# Solving system of linear equations

• April 3rd 2011, 01:19 PM
patzer
Solving system of linear equations
Find the parameter $m$ in order that the system of linear equations:

$x+y+z=2$
$2x+3y+2z=5$
$2x+3y+(2m-1)z=2m+1$

a) has one unique solution
b) has no solutions
c) has infinitely many solutions

Thank you
• April 3rd 2011, 01:46 PM
HallsofIvy
Okay, what have you done? What happens if you try to solve x, y, and z? I suspect that you will get x, y, or z, whichever you solve for first, equal to a fraction.
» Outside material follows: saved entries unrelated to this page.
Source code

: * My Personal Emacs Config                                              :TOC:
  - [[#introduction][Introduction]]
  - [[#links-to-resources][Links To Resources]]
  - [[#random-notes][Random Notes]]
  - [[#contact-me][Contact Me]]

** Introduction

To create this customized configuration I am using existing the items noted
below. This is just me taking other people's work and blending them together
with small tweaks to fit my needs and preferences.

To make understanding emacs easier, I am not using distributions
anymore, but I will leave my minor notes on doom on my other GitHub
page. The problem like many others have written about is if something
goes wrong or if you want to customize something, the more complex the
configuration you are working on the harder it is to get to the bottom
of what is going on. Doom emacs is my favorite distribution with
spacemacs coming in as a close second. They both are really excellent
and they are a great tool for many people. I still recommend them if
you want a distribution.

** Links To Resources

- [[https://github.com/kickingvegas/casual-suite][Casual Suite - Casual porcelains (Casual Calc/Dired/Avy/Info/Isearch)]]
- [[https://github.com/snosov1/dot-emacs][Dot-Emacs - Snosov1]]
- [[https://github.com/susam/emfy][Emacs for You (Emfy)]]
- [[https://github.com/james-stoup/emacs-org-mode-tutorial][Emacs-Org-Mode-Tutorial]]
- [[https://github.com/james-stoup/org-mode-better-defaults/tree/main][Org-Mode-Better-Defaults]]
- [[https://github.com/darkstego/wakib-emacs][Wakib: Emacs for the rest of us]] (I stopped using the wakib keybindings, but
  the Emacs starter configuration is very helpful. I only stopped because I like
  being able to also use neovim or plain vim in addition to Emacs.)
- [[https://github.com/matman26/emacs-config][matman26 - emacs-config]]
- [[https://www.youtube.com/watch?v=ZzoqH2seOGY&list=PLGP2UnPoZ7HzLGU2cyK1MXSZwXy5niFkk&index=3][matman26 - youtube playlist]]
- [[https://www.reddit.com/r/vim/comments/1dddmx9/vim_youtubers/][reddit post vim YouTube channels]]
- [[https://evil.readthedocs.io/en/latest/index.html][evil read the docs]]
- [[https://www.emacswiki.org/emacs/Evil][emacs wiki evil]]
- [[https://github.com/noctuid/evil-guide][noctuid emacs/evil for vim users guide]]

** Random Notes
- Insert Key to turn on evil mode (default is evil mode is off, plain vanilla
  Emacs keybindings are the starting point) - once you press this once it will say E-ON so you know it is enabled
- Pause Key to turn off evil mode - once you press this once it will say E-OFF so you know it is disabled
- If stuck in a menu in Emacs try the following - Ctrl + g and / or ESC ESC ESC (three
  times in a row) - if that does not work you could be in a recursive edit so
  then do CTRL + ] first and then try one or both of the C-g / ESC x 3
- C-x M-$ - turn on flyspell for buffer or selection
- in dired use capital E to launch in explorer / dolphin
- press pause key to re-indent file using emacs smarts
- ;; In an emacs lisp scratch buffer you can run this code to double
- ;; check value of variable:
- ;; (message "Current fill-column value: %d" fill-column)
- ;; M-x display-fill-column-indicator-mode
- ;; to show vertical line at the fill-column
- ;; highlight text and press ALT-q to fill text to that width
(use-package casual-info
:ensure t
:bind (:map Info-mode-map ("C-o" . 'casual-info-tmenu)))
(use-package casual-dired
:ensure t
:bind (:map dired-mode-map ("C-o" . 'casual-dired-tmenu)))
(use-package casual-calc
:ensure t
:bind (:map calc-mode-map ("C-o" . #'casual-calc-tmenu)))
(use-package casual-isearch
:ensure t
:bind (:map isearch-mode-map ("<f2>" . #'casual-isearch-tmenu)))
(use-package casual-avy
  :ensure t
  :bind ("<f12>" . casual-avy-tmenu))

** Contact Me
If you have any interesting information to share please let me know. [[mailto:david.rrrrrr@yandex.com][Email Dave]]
There will be one solution if the denominator is not 0, no solution if the denominator is 0 but the numerator is not, and an infinite number of solutions if both numerator and denominator are 0 . What values of a make each of those things happen?

(Look closely at the last two equations. Tthere is an obvious first step that will simplify things very fast!)
• April 4th 2011, 02:10 PM
patzer
Hi HallsofIvy,

Using matrices, I came to an equivalent system of linear equations and found that for m=3/2 the system is impossible. For any other value other than m=3/2 the equation has an unique solution. (I don't know if this statement is completely right, and if it's an answer to the first two questions).

I don't know how to find a value of m in order that the system can have infinitely many solutions.

If you can write me the complete solution and required information, I would be really grateful.

Thank you.
• April 5th 2011, 05:45 AM
HallsofIvy
Then you have done very well.

If you subtract the second equation from the third, both x and y are eliminated and you have
$(2m- 3)z= 2m- 4$

If m 2m- 3 is NOT 0, that is, if m is NOT 3/2, then you can solve for z by dividing- if m is not 3/2, then there exist a single solution for z. If m= 3/2, the the equation becomes 0z= 3- 4= -1 which is impossible. There is no solution.

Because there is no m in either of the first two equations, if m is not 3/2, we can put z= (2m-4)/(2m-3) into the other two equations and find no new restriction on x and y. There is NO value of m for which there are an infinite number of solutions.

(If the equations had reduced to, say, (m-2)(m+1)z= m+1, then we could say that, for m= 2, we get 0z= 3 which is impossible but for m=-1, it reduces to 0z= 0 which is true for all z. That would give an infinite number of solutions but that does not happen in the given problem.)
• April 5th 2011, 07:12 AM
patzer
Thank you very much for confirmation.